Um die Antwort geht’s hier nicht. Trotzdem ein kurzer Versuch: Wozu? Vielleicht, um mehr echte Helden und weniger naive, ignorante, sich für Helden haltende Kasperle herumlaufen zu haben. 

Und sogar am Ende eines heldenhaft beschrittenen Lebensweges mit einem ‘hunderte Jahre später redet man noch davon’-Achievement, stehen noch auf der Zielgeraden dann manchmal Menschen, die die Personal Development Literatur ihrer Zeit bis zum Ende ihres Lebens nicht als successful betitelt hätte; die ihren Weg, aber weiter gegangen waren als unser auf Instagram postender #PersonalLifeCoach MZ und viele unserer anderen successful people. 

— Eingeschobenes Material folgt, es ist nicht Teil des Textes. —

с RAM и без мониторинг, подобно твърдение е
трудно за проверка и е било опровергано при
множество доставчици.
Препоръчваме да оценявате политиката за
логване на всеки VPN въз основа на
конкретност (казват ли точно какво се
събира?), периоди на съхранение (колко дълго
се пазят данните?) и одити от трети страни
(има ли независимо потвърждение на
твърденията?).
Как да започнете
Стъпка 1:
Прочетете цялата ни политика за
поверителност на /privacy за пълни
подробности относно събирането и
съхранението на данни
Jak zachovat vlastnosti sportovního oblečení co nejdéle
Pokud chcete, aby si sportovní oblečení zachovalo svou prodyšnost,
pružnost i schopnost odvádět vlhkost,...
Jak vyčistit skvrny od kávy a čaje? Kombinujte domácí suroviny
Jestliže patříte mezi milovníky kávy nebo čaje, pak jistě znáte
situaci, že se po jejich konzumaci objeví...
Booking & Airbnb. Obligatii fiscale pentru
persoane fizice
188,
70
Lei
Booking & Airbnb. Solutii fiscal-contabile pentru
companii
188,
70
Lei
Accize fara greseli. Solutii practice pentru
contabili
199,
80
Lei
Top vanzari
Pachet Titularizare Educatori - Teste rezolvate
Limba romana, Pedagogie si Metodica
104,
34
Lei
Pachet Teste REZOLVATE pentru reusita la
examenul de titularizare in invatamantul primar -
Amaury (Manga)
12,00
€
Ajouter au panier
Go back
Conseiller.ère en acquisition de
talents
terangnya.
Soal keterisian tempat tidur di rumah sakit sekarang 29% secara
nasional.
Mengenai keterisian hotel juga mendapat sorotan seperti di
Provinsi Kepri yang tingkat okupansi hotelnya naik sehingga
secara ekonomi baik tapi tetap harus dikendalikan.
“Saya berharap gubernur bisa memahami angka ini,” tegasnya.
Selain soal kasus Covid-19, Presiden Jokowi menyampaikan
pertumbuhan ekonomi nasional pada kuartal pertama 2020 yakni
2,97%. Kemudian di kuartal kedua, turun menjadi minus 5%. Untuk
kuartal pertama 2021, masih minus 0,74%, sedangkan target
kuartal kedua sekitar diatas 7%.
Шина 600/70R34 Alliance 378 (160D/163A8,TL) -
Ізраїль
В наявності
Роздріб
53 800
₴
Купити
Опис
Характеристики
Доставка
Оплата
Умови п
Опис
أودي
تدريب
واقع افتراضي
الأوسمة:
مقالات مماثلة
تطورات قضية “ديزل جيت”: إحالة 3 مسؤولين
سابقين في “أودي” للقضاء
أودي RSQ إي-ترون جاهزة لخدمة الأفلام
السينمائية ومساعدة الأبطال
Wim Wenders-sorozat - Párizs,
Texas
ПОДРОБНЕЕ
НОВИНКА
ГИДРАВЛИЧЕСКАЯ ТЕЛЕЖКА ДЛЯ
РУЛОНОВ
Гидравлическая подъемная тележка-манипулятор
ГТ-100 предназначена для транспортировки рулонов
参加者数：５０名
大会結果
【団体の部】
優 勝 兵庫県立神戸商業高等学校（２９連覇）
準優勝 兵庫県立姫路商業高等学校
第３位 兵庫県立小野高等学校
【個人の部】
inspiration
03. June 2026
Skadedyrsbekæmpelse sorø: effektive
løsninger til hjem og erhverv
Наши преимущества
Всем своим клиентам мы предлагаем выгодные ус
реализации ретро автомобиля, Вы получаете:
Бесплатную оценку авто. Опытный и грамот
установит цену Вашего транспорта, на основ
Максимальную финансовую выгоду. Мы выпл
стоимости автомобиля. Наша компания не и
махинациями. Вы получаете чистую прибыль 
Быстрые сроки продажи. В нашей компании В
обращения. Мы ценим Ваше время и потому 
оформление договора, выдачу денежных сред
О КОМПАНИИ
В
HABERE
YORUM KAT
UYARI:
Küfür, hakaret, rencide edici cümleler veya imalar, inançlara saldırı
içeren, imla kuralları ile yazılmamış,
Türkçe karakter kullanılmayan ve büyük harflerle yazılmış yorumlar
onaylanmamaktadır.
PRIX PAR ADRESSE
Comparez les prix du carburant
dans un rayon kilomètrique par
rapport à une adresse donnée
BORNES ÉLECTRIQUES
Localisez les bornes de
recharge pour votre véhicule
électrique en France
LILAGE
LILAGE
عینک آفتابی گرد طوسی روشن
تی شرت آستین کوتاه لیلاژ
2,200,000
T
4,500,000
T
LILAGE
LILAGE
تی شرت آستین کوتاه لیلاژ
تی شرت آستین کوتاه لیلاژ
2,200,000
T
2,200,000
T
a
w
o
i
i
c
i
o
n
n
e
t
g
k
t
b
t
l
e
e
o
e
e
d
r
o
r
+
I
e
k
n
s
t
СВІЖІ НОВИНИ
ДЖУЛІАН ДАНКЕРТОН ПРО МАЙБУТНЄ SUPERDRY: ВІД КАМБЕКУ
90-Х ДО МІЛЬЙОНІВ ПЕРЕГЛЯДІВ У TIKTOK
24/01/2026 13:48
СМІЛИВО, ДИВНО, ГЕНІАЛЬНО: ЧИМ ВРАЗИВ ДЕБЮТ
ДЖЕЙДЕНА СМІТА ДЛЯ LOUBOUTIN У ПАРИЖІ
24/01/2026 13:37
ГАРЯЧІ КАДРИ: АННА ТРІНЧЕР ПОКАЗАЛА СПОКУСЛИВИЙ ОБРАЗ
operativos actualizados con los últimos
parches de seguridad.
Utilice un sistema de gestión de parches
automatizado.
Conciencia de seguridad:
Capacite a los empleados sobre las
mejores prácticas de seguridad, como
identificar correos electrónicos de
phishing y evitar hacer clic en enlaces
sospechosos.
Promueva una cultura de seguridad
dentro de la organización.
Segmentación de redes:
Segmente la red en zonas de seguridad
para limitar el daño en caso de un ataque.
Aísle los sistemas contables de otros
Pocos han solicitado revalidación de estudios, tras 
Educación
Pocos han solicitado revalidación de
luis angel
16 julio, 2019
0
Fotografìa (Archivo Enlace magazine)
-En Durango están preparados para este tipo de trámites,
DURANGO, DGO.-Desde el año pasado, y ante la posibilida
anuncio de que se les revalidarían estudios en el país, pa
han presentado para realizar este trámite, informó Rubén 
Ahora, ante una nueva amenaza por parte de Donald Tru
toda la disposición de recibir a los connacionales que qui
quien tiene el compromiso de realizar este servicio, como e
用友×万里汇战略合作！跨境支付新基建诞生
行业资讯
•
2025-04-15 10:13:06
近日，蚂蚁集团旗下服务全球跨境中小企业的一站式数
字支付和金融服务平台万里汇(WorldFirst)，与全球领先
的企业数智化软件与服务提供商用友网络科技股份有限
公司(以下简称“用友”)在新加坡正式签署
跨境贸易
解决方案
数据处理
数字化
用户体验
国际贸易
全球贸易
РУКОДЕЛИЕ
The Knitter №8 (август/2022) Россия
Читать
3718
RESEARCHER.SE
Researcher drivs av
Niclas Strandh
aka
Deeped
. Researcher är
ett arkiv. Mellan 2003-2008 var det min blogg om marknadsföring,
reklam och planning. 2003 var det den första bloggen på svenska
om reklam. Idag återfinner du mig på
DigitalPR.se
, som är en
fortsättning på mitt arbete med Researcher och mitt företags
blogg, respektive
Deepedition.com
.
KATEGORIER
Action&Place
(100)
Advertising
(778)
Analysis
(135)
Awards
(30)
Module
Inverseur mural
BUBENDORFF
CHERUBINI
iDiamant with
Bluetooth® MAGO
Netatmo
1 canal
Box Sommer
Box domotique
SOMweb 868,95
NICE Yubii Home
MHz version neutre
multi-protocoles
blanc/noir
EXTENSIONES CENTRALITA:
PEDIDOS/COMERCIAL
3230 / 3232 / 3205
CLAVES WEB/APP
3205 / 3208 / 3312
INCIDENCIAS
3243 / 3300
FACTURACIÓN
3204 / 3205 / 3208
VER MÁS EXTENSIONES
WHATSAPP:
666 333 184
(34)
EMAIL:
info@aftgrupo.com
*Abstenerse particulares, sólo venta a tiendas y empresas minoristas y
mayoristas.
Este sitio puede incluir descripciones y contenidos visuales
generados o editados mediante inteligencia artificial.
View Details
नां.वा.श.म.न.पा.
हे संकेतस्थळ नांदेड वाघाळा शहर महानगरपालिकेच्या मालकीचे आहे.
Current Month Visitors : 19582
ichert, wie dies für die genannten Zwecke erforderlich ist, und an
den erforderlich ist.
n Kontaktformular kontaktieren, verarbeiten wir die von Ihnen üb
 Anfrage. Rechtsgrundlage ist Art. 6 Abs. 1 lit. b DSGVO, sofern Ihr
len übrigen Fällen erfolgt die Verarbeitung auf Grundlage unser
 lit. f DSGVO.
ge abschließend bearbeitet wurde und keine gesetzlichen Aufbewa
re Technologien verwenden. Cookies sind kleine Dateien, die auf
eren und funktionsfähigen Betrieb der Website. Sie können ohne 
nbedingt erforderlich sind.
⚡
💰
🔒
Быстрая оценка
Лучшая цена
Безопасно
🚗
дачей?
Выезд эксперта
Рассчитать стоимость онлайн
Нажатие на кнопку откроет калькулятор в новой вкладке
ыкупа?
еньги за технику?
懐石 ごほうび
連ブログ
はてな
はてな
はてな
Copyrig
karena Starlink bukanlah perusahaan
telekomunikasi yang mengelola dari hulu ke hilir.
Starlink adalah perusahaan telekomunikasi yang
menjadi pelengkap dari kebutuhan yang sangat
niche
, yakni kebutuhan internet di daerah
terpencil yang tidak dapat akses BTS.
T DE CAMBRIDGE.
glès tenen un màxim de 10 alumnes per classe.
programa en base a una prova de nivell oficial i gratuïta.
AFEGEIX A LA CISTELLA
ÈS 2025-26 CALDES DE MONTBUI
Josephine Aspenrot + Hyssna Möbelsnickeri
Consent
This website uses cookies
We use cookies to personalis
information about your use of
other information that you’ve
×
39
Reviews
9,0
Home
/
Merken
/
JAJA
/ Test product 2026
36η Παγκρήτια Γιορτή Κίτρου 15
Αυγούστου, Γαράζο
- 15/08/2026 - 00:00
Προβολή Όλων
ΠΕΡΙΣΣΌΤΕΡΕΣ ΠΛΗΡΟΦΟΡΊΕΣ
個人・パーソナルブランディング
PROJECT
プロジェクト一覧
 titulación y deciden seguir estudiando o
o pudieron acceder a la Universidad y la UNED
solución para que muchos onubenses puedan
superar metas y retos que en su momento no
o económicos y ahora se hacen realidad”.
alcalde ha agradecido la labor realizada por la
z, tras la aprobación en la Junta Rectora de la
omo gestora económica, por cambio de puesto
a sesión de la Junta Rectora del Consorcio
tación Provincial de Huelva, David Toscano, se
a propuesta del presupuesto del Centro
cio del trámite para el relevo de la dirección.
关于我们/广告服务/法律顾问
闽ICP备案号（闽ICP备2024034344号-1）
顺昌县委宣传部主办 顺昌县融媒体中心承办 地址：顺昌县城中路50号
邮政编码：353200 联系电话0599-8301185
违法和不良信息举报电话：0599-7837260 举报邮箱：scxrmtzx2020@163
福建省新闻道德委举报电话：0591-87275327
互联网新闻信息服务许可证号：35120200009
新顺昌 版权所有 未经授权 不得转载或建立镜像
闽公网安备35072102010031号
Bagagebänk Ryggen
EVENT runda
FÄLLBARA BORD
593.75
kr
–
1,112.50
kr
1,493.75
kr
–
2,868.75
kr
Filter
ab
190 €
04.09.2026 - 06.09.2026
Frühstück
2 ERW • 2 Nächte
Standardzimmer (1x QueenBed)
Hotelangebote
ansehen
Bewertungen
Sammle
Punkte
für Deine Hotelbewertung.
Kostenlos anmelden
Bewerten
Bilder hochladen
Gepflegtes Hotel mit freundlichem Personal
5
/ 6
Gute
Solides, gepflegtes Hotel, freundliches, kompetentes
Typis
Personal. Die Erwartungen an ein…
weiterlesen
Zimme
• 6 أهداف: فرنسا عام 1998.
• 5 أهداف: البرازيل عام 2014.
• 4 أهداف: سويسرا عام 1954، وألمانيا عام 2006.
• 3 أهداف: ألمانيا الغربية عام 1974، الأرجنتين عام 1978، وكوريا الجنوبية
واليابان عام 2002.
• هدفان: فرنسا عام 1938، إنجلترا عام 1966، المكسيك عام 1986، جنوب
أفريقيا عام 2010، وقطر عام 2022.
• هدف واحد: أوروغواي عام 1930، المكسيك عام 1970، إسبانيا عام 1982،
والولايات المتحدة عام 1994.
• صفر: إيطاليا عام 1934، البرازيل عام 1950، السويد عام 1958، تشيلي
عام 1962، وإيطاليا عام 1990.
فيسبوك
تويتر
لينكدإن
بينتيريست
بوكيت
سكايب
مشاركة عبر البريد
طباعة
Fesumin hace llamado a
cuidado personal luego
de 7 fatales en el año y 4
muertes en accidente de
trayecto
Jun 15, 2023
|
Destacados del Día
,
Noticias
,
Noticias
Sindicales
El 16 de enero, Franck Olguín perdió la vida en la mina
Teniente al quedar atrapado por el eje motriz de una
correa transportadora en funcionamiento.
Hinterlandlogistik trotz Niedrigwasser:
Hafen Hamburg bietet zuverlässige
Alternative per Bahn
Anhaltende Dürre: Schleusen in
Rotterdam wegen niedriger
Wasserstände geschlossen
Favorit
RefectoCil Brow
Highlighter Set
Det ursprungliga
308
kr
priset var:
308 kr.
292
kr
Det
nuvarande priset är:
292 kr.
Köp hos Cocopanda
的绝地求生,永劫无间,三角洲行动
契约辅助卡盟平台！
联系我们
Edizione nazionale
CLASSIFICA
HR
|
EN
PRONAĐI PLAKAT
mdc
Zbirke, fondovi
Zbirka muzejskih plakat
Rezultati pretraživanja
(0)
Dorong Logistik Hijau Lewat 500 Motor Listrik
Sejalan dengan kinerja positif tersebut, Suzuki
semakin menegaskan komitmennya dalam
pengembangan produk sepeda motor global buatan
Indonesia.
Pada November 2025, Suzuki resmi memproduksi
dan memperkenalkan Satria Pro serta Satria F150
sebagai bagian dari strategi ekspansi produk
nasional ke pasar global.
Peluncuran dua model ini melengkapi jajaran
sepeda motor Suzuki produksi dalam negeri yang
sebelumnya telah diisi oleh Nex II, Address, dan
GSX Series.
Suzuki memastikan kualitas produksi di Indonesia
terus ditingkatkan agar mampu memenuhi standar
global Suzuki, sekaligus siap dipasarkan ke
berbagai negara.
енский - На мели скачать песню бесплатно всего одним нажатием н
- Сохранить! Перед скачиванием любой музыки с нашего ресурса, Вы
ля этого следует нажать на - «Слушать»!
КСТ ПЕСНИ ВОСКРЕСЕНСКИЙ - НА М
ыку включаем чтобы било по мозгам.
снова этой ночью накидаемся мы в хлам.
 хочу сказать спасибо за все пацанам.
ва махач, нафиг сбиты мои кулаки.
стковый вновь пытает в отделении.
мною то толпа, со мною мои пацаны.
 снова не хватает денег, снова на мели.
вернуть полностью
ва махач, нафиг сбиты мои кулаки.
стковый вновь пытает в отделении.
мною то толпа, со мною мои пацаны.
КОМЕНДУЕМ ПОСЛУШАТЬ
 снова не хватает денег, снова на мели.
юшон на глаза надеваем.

(Beispiele waren wohl: Ayn Rand, Machiavelli, Nietzsche, Émilie du Châtelet, Van Gogh, vermutlich auch Oscar Wilde, …) 


To live is the rarest thing in the world. Most people [… quote Oscar Wilde from time to time]. 
That is all. 

Oscar Wilde
Foto von Milos Tonchevski auf Unsplash — Schriftzug von mir eingefügt.

Marco

P.S. für Terry Pratchett Liebhaber: ‘Erwachendes Blumenfeld’-Psychologie hat viele Schnittmengen mit der sogenannten Pschikologie. 

*Wenn man es mir recht machen wollen würde, könnte man dann noch versuchen, diesen Individuationsprozess von Jung zu durchlaufen, ohne dabei in allzu viel Esoterik zu ertrinken.